# Check your understanding:
1. Identify every point in the marking scheme below that is awarded a B1 mark, stating each in full.
2. Duplicate the marking scheme below, everything from "- B1: Weight of boy" down to "moments = Anti-clockwise moments.".
3. In the marking scheme below, about which point are moments taken to find the reaction at Y, and for what stated purpose?

*** Extract to read ***

5. Equilibrium of Plank [6]

(a) Free-body diagram: [2]
- B1: Weight of plank ( $200 \, \text{N}$ ) acting downwards at center ( $2.0 \, \text{m}$ from A).
- B1: Weight of boy ( $400 \, \text{N}$ ) acting downwards at $1.5 \, \text{m}$ from A.
- (Note: Reaction forces $R_A$ at A and $R_Y$ at Y must also be shown upwards for full completeness, but question asks for "all vertical forces". Acceptable if $R_A$ and $R_Y$ are included. If only weights are drawn, max 1 mark. Ideally: 4 arrows total.)
- Correction for marking: To get 2 marks, student must show:
  1. Downward forces at correct positions.
  2. Upward reaction forces at supports A and Y.
(b) Reaction at Y: [4]
- Take moments about support A (to eliminate $R_A$ ). [M1]
- Clockwise moments = Anti-clockwise moments.
- Moment of Boy: $400 \times 1.5 = 600 \, \text{N m}$ .
- Moment of Plank Weight: $200 \times 2.0 = 400 \, \text{N m}$ (Center is at $2.0 \, \text{m}$ ).
- Total Clockwise Moment = $1000 \, \text{N m}$ . [M1]
- Anti-clockwise Moment from $R_Y$ : $R_Y \times 3.0$ (Since Y is $1.0 \, \text{m}$ from B, and length is $4.0 \, \text{m}$ , distance from A is $3.0 \, \text{m}$ ). [M1]
- $3.0 R_Y = 1000 \Rightarrow R_Y = 333.3 \, \text{N}$ .
- Answer: $333 \, \text{N}$ (3 s.f.). [A1]

Section B: Data and Context Questions

6. Skydiver [8]

(a) Explain decreasing acceleration: [3]
- B1: As speed increases, air resistance (drag) increases.
- B1: The resultant downward force ( $W - \text{Drag}$ ) decreases.
- B1: Since $F=ma$ , as resultant force decreases, acceleration decreases.
(b) Air resistance at terminal velocity: [2]
- At terminal velocity, acceleration is zero, so forces are balanced. [M1]
- Air resistance = Weight = $mg = 80 \times 9.81 = 784.8 \, \text{N}$ .
- Answer: $785 \, \text{N}$ (3 s.f.). [A1]
(c) Effect of opening parachute: [3]
- B1: Air resistance increases significantly (becomes much larger than weight).

*** End of Extract to read ***
*** Data section ***

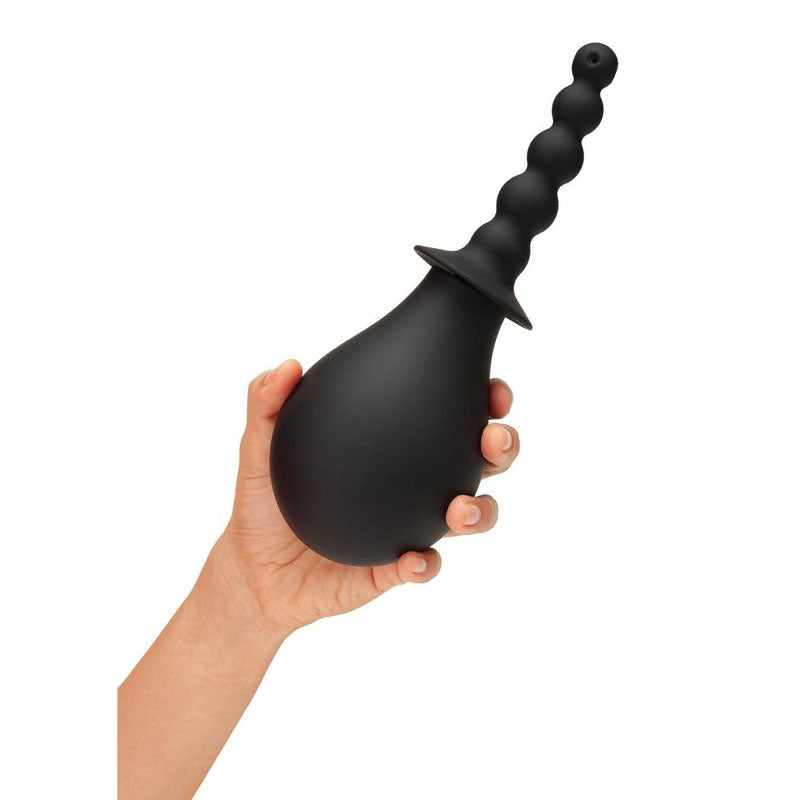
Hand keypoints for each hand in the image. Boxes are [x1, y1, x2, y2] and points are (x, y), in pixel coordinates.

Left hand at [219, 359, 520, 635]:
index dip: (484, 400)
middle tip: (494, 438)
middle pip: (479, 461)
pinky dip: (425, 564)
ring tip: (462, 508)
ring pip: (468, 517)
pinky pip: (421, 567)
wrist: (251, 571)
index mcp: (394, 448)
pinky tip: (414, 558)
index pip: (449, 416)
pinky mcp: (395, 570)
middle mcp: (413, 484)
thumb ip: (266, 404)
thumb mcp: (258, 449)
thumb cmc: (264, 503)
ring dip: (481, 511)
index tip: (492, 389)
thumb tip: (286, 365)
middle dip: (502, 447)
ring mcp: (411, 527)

*** End of Data section ***
*** Data section ***

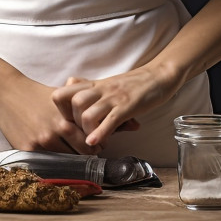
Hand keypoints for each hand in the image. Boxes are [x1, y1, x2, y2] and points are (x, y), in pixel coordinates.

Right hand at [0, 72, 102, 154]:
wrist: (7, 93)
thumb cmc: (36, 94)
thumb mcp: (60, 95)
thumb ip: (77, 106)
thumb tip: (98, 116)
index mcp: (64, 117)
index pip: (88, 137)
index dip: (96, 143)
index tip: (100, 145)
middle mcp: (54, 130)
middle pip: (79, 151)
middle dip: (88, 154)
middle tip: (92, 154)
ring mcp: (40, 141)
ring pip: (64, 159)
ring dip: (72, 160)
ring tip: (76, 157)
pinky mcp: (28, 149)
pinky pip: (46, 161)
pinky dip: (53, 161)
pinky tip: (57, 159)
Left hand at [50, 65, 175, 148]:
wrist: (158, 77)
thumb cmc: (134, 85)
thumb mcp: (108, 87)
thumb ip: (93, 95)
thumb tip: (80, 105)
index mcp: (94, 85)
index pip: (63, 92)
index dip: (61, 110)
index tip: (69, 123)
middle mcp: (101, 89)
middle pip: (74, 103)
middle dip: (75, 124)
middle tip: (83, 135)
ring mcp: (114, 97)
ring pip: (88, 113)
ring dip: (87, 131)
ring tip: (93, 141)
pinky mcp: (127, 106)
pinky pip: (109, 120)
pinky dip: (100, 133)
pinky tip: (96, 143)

*** End of Data section ***
*** Data section ***

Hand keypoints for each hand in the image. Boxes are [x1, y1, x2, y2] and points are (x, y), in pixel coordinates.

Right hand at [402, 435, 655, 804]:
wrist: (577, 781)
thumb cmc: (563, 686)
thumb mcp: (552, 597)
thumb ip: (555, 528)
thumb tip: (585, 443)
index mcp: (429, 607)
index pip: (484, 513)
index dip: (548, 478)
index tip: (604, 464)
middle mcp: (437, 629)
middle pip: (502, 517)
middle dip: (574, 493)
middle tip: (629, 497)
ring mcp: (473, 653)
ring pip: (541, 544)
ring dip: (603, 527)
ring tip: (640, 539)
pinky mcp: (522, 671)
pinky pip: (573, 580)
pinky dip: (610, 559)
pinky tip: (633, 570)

*** End of Data section ***

# Answer set:
1.
- Weight of plank (200 N) acting downwards at center (2.0 m from A).
- Weight of boy (400 N) acting downwards at 1.5 m from A.
- As speed increases, air resistance (drag) increases.
- The resultant downward force (W − Drag) decreases.
- Since F = ma, as resultant force decreases, acceleration decreases.
- Air resistance increases significantly (becomes much larger than weight).

2.
- B1: Weight of boy ( $400 \, \text{N}$ ) acting downwards at $1.5 \, \text{m}$ from A.
- (Note: Reaction forces $R_A$ at A and $R_Y$ at Y must also be shown upwards for full completeness, but question asks for "all vertical forces". Acceptable if $R_A$ and $R_Y$ are included. If only weights are drawn, max 1 mark. Ideally: 4 arrows total.)
- Correction for marking: To get 2 marks, student must show:
  1. Downward forces at correct positions.
  2. Upward reaction forces at supports A and Y.
(b) Reaction at Y: [4]
- Take moments about support A (to eliminate $R_A$ ). [M1]
- Clockwise moments = Anti-clockwise moments.

3. Moments are taken about support A, to eliminate R_A.